Users of geosocial dating apps such as Grindr have been warned by the National Crime Agency (NCA) to ensure that sexual partners are above the age of consent.

The warning came after an NSPCC report noted an increase in the number of teenagers calling in following bad experiences using such apps.

The charity said that it did not have specific figures on dating apps, however 1,061 people had called its switchboards after experiencing online sexual abuse.

The report specifically noted “geosocial” apps as the most easy to abuse.

Some users told the BBC that that they had lied to sign up to such apps when coming to terms with their sexuality, but later felt that they had been “groomed” by older users.

Jonathan Baggaley, head of education at the NCA said: “Just because we’ve not received huge reports doesn’t mean this isn’t a major issue. Clearly the very dynamic of this kind of relationship means young people won’t report it.”

“The law is very clear: regardless of how the conversation is started, regardless of who thinks they’re in the driving seat the adult is always the one who has the responsibility. A child should never be blamed.”
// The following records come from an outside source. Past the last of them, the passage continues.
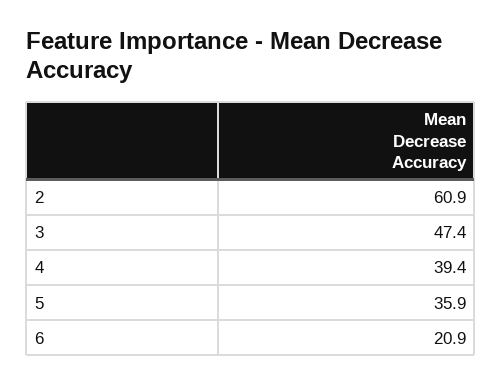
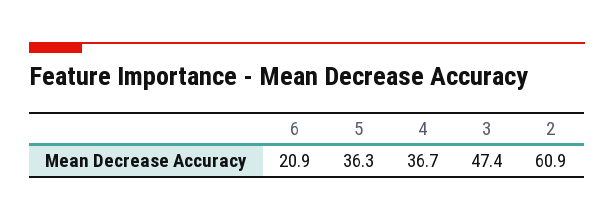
  {
    "2": 60.9,
    "3": 47.4,
-   "4": 39.4,
+   "4": 36.7,
-   "5": 35.9,
+   "5": 36.3,
    "6": 20.9
  }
NSPCC spokeswoman Claire Lilley said: “These apps do have terms and conditions in place but they’re simply not being enforced and as a result children are being put at risk of serious harm. We know this because of the huge increase in calls to ChildLine over the last year about issues such as online grooming.”

Blendr – which also owns Grindr said in a statement: “We do our best to ensure all users follow our strict terms-of-service policy that require users to be at a minimum age of 18.

“We have a diligent team of moderators focused on monitoring and ensuring users adhere to our terms-of-service guidelines.”

Despite this, however, it is still possible for under age users to lie about their age when using the apps.

The Department for Culture, Media and Sport told the BBC that terms of use and age restrictions had been added voluntarily by app developers, but that they did not stand up in law, and were not legally enforcible.